Она чувствовала себя побежденной, да, окончательно побежденной. В последнее время, вот уже в течение многих дней, с настойчивостью, которую ничто не могло обескуражить, с нежными ласками и с все возраставшей любовью, лорд Эннендейл возвращался к вопросу о браке и просил Фостен стать его женой. Но она отказывала ему, как уже отказала тогда, в Париже. Однако в глубине души она сознавала, что деликатность и благородство были на этот раз не единственными мотивами ее отказа, что теперешний отказ был, пожалуй, продиктован задней мыслью — мыслью, что она вернется в театр в тот день, когда перестанет быть любимой.

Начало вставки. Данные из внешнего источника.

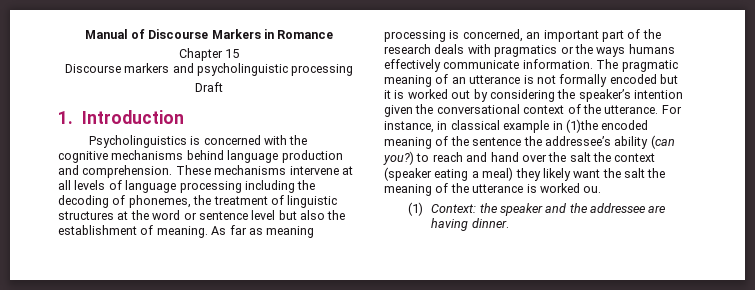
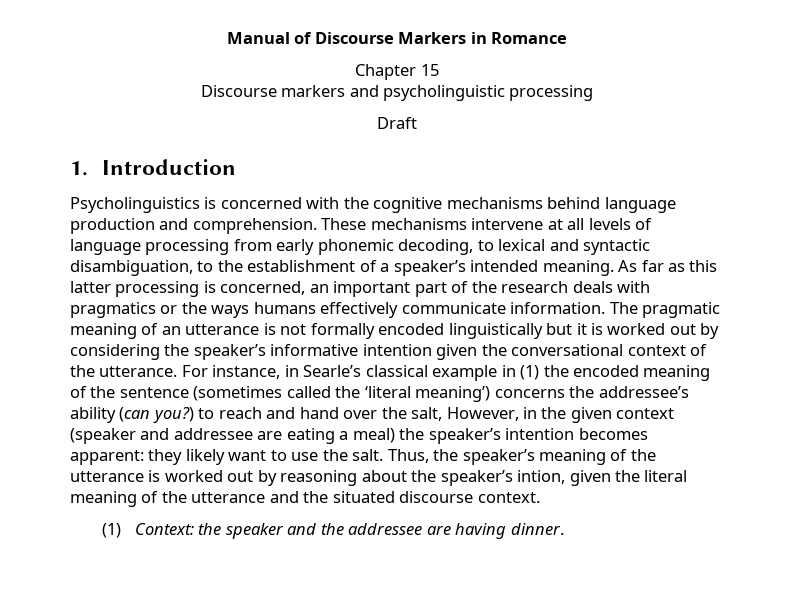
[244,180,316,193] [58,195,338,208] [58,210,346,220] [58,225,154,235] including the decoding of phonemes, the treatment of linguistic structures at the word or sentence level but also the establishment of -> [233,239,651,255] [70,260,539,276] from early phonemic decoding, to lexical and syntactic disambiguation, to the establishment of a speaker’s intended
[266,226,315,238] meaning -> [689,260,718,272] [70,281,111,293] this latter
(657, 79) none -> [448,323,543,339] linguistically
(631, 95) none -> [270,344,359,356] informative
(448, 125) none -> [303,365,362,377] Searle’s
[565,119,598,133] (1)the -> [520,365,569,380] (1) the
(522, 141) none -> [193,386,565,402] (sometimes called the ‘literal meaning’) concerns
[569,152,656,162] [384,167,666,181] salt the context (speaker eating a meal) they likely want the salt the -> [411,407,675,423] [70,428,648,444] [70,449,535,465] salt, However, in the given context (speaker and addressee are eating a meal) the speaker’s intention becomes apparent: they likely want to use the salt. Thus, the speaker’s
[583,186,602,193] ou. -> [227,470,688,486] [70,491,540,507] out by reasoning about the speaker’s intion, given the literal meaning of the utterance and the situated discourse context.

И она написала в Париж относительно своих театральных костюмов (в первый момент после выхода из труппы, уверенная в том, что уходит из театра навсегда, она бросила их, оставила висеть на вешалках), — написала сестре, прося ее заказать сундуки и уложить все туда.
LIII
Однажды утром, перед завтраком, прогуливаясь с Фостен по аллее красных буков, Джордж Селвин остановил ее перед одним из птичьих садков, куда садовник посадил семь или восемь петухов, чтобы откормить их.
— Вы заметили, сударыня, вон тех двух петухов, что сидят все время на верхней жердочке, хотя все остальные находятся внизу?
— Да.
— Посмотрите на них хорошенько… обратите внимание, какой у них слабый, удлиненный, бесцветный гребень…
— В самом деле!
— Не кажется ли вам, что в облике этих двух самцов есть что-то печальное и смешное?
— Не знаю, право.
— Эти два петуха ни за что не сойдут со своего насеста, даже если будут умирать с голоду!
— Но почему же? Потому, что остальные будут их бить?
— Нет… потому что, когда они спустятся вниз, остальные будут обходиться с ними как с курицами!
— И вы находите это таким уж забавным, мосье Селвин?
— Я считаю это… я считаю это противоестественным… вот и все! — произнес англичанин и повел Фостен к дому, посмеиваясь каким-то странным, ироническим смехом.
LIV
— Order? [187]
187
Order? — Здесь: каковы будут приказанья? (англ.)
Это слово каким-то беззвучным, матовым голосом произнес плотный человек, который внезапно появился и застыл с фуражкой в руке, захлопнув за собой дверь: кучер хозяйки дома явился за приказаниями.
Фостен, подняв голову, взглянула на массивное рыжеволосое существо, появившееся перед ней, и у нее вырвалось чисто французское: «Ах!»
Затем она сказала с какой-то жалобной интонацией:
— Oh yes, yes, wait. [188]
В течение нескольких минут женщина мысленно искала, чем бы заполнить день. Поехать куда-нибудь в окрестности, в такое место, где она еще не была? Пройтись пешком? Но она ничего не придумала, и ее утренние мысли унеслись прочь.
188
Oh yes, yes, wait— Да, да подождите (англ.).
Неподвижный, словно окаменевший, человек ждал, не повторяя вопроса, застыв у дверей.
Погруженная в задумчивость, Фостен внезапно подняла блуждающий взор на безмолвного кучера, о котором совершенно забыла.
При этом неприятном напоминании о скучной действительности, о повседневных делах, она снова принялась придумывать какое-нибудь занятие, но почувствовала, что ей не хочется выходить из дому, двигаться, не хочется нарушать свое оцепенение. И она невольно вспомнила о старом Раво, своем парижском кучере, который, бывало, возил ее, полную жизни и воодушевления, по разным местам, где ей бывало так весело.